Here is the result of my investigation:

- I couldn't find any commit that would be related to this problem,
both in the upstream
  master and master and XFS's for-next
- I couldn't find any discussions that would be related to the
above-mentioned backtrace
  in linux-xfs ML
- There would be a problem in the transaction commit of XFS. In both
of two traces,
  (b) processes hung in _xfs_log_force_lsn+0x20e/0x350 [xfs]. This
code is one of
  the following two xlog_wait().

  https://github.com/torvalds/linux/blob/master/fs/xfs/xfs_log.c#L3366
  https://github.com/torvalds/linux/blob/master/fs/xfs/xfs_log.c#L3387

  These processes released CPU voluntarily in the following line.

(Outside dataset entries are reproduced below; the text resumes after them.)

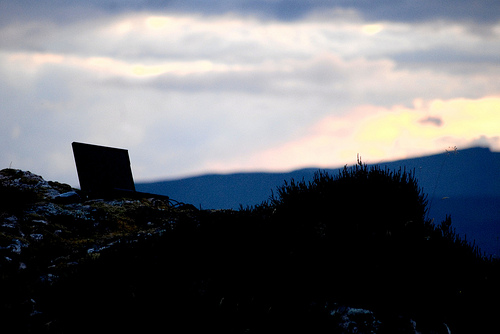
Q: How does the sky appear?
A: Very cloudy.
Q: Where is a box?
A: On hillside.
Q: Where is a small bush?
A: On a hill.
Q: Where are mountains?
A: In far distance.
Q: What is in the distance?
A: Mountain range.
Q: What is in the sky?
A: Clouds.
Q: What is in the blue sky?
A: White clouds.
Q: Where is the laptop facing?
A: The mountain.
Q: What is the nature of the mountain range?
A: Even.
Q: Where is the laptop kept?
A: On a rock.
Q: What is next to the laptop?
A: Grass.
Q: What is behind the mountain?
A: Setting sun.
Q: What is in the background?
A: Mountains.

  https://github.com/torvalds/linux/blob/master/fs/xfs/xfs_log_priv.h#L549

  These two processes should be woken by the other process after that.
  However, unfortunately, it didn't happen.

Test environment:
- kernel: 4.15.0-<x>-generic
- XFS # Anyone hasn't reported this problem with other filesystems yet.

Related discussions:
- Issue of Rook:
  https://github.com/rook/rook/issues/3132
- Issue of Ceph
  https://tracker.ceph.com/issues/40068

Thanks,
Satoru